Problem set →
A. In the worked transistor problems, what base current does Problem-2 arrive at?
B. Extend the worked transistor problems, picking up right after the statement of Problem-6.
(Beginning of Selected text)
Demonstrative Video
Problem-1
A common base pnp transistor amplifier has an input resistance of \(20~\Omega\) and output resistance of \(100~\mathrm{k} \Omega\). The collector load is \(1~\mathrm{k} \Omega\). If a signal of 500 mV is applied between emitter and base, find the voltage amplification. Assume \(\alpha\) to be nearly one.
\[\begin{aligned} I_E & = \dfrac{V_s}{R_{in}} = \dfrac{500~\mathrm{mV}}{20~\Omega} = 25~\mathrm{mA}\\ \alpha & = 1~\Rightarrow ~I_C = I_E = 25~\mathrm{mA}\\ \Rightarrow~A_v & = \dfrac{V_{out}}{V_s} = \dfrac{25~\mathrm{V}}{500~\mathrm{mV}} = 50 \end{aligned}\]
Problem-2
In a common base connection, current amplification factor is 0.9. If the emitter current is 1mA, determine the value of base current.
\[\begin{aligned} \alpha & = 0.9 \qquad I_E = 1~\mathrm{mA} \\ \alpha & = \dfrac{I_C}{I_E}\\ \Rightarrow~I_C & = \alpha \cdot I_E = 0.9 \times 1 = 0.9~\mathrm{mA} \\ I_B & = I_E - I_C = 1-0.9 = 0.1~\mathrm{mA} \end{aligned}\]
Problem-3
In a common base connection, \(\alpha = 0.95\). The voltage drop across \(2~ \mathrm{k}\Omega\) resistance which is connected in the collector is 2 V. Find the base current.
\[\begin{aligned} I_C & = \dfrac{2~V}{2~\mathrm{k}\Omega} = 1~\mathrm{mA} \\ I_E & = \dfrac{I_C}{\alpha} = \dfrac{1}{0.95} = 1.05~\mathrm{mA} \\ I_B & = I_E - I_C = 1.05-1 = 0.05~\mathrm{mA} \end{aligned}\]
Problem-4
Determine \(I_C\) and \(V_{CB}\) assuming silicon transistor.
\[\begin{aligned} V_{BE} & = 0.7~\mathrm{V}~\Leftarrow~\text{Silicon transistor}\\ V_{EE} & = I_E \cdot R_E + V_{BE}~\Leftarrow~\text{KVL} \\ \Rightarrow~I_E & = \dfrac{V_{EE}-V_{BE}}{R_E} = \dfrac{8V-0.7V}{1.5~\mathrm{k}\Omega} = 4.87~\mathrm{mA}\\ \Rightarrow~I_C & \approx I_E = 4.87~\mathrm{mA}\\ V_{CC} & = I_C \cdot R_C + V_{CB}~\Leftarrow~\text{KVL} \\ \Rightarrow~V_{CB} & = V_{CC}-I_C \cdot R_C\\ & = 18V-4.87~\mathrm{mA} \times 1.2~\mathrm{k}\Omega = 12.16~\mathrm{V} \end{aligned}\]
Problem-5
Calculate \(I_E\) of a transistor if \(\beta = 50\) and \(I_B = 20~\mu A\). \[\begin{aligned} \beta & = 50 \qquad I_B = 20~\mu A = 0.02~\mathrm{mA}\\ I_C & = \beta \cdot I_B = 50 \times 0.02 = 1~\mathrm{mA}\\ I_E & = I_B +I_C = 0.02+1 = 1.02~mA \end{aligned}\]
Problem-6
A transistor is connected in common emitter (CE) configuration in which collector supply is 8 V and the voltage drop across resistance \(R_C\) connected in the collector circuit is 0.5 V. The value of \(R_C = 800 ~\Omega\). If \(\alpha = 0.96\), determine : (i) \(V_{CE}\) (ii) \(I_B\)
(End of Selected text)
(Beginning of Supplied data)
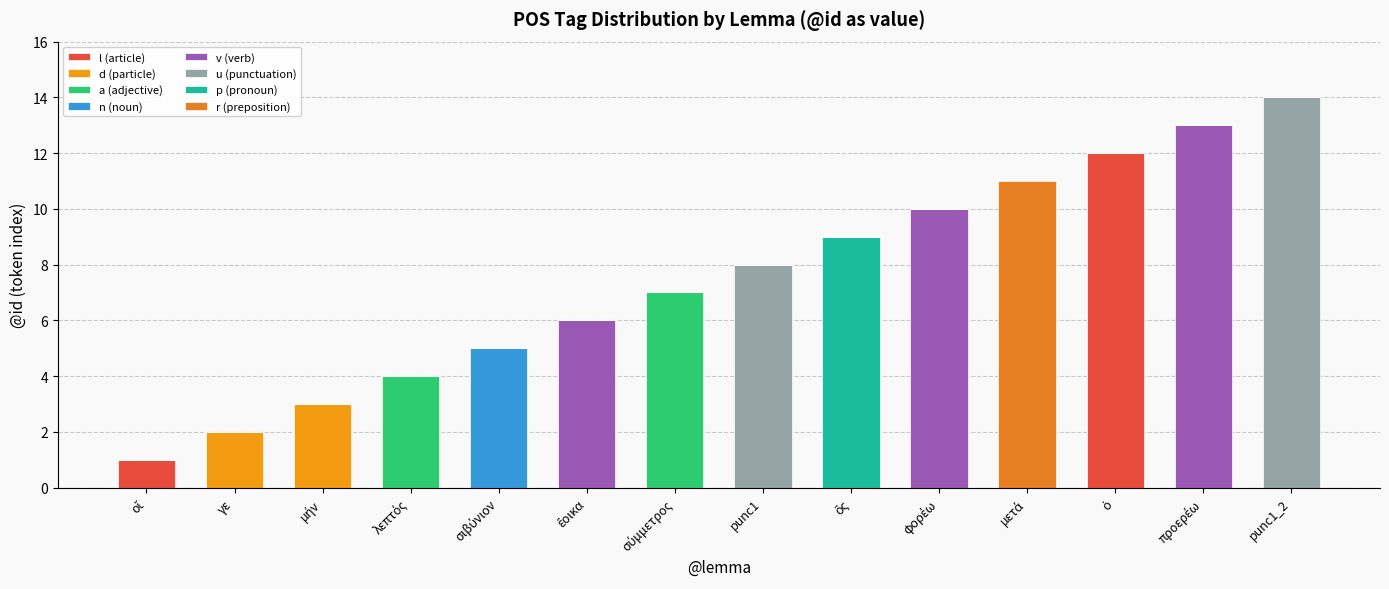

Count the number of data series in this chart.

8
(End of Supplied data)
Responses for each task →
A. 0.1 mA

B.
\[\begin{aligned}
V_{CE} & = V_{CC}-0.5 \\
&= 8-0.5 = 7.5~\mathrm{V}\\
I_C & = \dfrac{0.5~V}{800~\Omega} = 0.625~\mathrm{mA}\\
\beta & = \dfrac{\alpha}{1-\alpha}=\dfrac{0.96}{1-0.96}=24\\
I_B & = \dfrac{I_C}{\beta}=\dfrac{0.625}{24}=0.026~\mathrm{mA}
\end{aligned}\]
Problem-7
Determine \(V_{CB}\) if the transistor is of silicon and has \(\beta = 150\).
\[\begin{aligned} &V_{BB}-I_B \cdot R_B - V_{BE} =0 ~\Leftarrow~\text{KVL} \\ \Rightarrow~I_B & = \dfrac{V_{BB}-V_{BE}}{R_B} = \dfrac{5V-0.7V}{10~k\Omega} = 430~\mu A \\ I_C & = \beta \cdot I_B = 150\times 430~\mu A = 64.5~\mathrm{mA} \\ V_{CE} & = V_{CC}-I_C\cdot R_C \\ & = 10V-64.5~\mathrm{mA} \times 100~\Omega = 3.55~\mathrm{V}\\ V_{CB} & = V_{CE}-V_{BE} = 3.55-0.7=2.85~\mathrm{V} \end{aligned}\]
Problem-8
If \(V_{CC}=12~\mathrm{V}\) and \(R_C = 6~k\Omega\), then determine the Q-point if zero signal \(I_B = 20~\mu A\) and \(\beta = 50\).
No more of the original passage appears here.